Which lines of the entries below run from the one holding "este lunes 30 de mayo" to the one holding "同样，开发流程对于一个好的APP软件也是非常重", inclusive? Set down exactly those lines and no others.

[Provided material — start]

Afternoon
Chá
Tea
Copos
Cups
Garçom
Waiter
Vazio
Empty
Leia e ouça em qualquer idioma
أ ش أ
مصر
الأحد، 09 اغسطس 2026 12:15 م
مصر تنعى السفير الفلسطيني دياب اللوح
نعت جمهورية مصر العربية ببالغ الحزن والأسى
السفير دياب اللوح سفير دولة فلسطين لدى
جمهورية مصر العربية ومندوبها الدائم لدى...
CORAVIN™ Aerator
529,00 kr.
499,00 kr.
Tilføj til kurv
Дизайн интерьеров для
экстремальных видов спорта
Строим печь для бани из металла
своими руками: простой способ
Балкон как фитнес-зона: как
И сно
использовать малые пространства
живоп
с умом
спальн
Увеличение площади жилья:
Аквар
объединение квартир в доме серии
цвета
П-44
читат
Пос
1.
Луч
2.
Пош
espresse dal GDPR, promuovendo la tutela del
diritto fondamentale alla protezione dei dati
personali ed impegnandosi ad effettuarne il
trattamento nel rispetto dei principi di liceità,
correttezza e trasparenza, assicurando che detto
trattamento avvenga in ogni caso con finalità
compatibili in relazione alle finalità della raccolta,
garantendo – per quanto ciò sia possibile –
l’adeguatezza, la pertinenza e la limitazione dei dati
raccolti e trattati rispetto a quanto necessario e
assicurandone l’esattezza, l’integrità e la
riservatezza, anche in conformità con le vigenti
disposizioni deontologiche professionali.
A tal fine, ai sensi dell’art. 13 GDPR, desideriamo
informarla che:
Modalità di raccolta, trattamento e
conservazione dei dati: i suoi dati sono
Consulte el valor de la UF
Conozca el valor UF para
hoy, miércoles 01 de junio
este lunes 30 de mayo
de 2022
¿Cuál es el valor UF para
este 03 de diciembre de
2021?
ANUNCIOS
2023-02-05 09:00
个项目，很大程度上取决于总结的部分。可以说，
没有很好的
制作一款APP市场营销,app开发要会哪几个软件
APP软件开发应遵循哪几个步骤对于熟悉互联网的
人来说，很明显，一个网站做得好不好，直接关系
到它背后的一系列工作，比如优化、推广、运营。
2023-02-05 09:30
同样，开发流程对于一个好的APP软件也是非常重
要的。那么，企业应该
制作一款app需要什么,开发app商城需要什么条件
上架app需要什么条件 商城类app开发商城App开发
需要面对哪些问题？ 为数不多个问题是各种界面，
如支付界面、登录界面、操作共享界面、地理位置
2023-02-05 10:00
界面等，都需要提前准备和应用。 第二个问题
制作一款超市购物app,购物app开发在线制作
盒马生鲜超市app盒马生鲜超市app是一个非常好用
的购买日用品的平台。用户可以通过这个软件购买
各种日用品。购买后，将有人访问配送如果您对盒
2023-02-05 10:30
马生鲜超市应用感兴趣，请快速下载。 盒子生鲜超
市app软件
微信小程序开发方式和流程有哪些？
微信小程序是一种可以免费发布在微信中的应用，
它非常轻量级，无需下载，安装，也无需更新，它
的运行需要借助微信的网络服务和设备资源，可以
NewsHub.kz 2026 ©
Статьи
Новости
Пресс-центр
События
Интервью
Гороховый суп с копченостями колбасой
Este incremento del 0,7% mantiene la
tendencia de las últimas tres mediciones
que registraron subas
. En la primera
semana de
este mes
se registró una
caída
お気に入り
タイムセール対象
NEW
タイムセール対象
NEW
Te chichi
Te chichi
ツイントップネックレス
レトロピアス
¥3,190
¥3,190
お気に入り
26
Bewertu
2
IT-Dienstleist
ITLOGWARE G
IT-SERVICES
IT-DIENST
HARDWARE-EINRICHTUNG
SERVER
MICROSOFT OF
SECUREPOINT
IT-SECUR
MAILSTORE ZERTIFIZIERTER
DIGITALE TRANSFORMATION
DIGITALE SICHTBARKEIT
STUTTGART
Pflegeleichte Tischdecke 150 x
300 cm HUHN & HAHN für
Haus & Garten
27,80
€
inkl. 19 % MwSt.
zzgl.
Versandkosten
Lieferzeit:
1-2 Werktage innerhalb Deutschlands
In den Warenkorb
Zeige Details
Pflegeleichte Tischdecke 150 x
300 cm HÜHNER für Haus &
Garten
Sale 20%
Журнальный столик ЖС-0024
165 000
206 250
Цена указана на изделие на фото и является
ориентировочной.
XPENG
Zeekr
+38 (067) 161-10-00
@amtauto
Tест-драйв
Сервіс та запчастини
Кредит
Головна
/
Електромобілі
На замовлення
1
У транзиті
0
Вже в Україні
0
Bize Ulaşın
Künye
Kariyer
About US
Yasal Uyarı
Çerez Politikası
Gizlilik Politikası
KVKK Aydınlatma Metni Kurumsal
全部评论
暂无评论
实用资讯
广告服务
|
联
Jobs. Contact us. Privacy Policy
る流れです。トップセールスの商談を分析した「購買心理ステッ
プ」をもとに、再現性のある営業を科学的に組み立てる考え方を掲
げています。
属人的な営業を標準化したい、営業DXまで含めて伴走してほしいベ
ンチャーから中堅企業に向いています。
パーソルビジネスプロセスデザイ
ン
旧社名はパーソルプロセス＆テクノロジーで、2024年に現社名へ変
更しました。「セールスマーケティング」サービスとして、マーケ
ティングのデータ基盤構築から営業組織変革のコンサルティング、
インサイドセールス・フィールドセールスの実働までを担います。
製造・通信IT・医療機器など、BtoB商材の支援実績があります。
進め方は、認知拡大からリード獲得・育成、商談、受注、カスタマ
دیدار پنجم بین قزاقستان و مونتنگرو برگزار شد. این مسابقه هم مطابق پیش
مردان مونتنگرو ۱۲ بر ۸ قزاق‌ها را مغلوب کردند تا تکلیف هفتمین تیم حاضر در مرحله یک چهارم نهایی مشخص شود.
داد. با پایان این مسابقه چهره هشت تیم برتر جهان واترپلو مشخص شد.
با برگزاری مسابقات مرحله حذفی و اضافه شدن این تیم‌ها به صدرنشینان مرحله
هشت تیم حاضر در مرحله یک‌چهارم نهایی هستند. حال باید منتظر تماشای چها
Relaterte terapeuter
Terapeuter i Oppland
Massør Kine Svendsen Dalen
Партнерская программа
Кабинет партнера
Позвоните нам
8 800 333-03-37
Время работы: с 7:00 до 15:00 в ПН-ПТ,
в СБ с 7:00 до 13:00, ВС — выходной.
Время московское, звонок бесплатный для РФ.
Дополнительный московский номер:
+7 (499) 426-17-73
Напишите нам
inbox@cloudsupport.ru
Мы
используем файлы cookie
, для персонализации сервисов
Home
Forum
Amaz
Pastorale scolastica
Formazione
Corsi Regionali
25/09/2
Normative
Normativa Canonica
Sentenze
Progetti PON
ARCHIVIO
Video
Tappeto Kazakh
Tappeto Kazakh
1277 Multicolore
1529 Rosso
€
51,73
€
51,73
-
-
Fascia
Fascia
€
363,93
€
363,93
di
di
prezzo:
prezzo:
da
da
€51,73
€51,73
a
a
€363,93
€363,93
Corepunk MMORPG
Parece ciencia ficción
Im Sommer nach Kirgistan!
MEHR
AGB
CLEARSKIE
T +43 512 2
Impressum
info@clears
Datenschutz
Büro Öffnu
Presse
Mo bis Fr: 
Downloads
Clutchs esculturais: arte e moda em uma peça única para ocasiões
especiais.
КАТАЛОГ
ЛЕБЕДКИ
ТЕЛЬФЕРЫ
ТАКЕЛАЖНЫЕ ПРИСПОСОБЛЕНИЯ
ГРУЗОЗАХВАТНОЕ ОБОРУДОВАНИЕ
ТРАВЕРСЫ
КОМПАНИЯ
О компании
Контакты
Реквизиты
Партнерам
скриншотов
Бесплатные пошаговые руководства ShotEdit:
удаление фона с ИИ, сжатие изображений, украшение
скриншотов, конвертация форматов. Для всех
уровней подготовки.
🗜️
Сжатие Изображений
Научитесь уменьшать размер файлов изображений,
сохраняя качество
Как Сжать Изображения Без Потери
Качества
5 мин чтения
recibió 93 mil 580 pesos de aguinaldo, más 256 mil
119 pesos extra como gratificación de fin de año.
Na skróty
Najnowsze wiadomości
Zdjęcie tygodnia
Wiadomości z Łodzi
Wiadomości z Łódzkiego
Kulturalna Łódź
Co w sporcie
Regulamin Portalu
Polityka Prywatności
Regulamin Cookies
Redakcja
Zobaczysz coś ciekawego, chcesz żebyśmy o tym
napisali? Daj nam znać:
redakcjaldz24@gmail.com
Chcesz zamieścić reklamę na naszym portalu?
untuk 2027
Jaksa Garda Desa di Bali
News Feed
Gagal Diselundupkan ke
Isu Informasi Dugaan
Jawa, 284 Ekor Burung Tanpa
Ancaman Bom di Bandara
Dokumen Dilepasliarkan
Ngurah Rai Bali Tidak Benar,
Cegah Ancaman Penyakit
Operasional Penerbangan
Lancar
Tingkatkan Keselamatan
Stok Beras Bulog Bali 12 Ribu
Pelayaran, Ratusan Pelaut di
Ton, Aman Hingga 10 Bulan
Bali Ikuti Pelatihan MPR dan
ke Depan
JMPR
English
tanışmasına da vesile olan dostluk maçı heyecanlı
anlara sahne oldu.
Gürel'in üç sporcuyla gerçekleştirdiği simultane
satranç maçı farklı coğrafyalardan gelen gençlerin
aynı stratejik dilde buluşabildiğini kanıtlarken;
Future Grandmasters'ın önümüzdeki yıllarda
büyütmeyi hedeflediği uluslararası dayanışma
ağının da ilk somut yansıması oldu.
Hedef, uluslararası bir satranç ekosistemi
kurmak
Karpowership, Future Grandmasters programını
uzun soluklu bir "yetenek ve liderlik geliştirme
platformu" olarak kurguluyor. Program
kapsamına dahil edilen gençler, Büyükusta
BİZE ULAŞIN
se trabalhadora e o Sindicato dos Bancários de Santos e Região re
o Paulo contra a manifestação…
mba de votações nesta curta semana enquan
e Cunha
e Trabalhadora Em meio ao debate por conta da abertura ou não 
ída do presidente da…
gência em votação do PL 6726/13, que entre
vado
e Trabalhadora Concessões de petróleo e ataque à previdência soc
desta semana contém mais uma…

[Provided material — finish]

:: Answer to this task ::
este lunes 30 de mayo
de 2022
¿Cuál es el valor UF para
este 03 de diciembre de
2021?
ANUNCIOS
2023-02-05 09:00
个项目，很大程度上取决于总结的部分。可以说，
没有很好的
制作一款APP市场营销,app开发要会哪几个软件
APP软件开发应遵循哪几个步骤对于熟悉互联网的
人来说，很明显，一个网站做得好不好，直接关系
到它背后的一系列工作，比如优化、推广、运营。
2023-02-05 09:30
同样，开发流程对于一个好的APP软件也是非常重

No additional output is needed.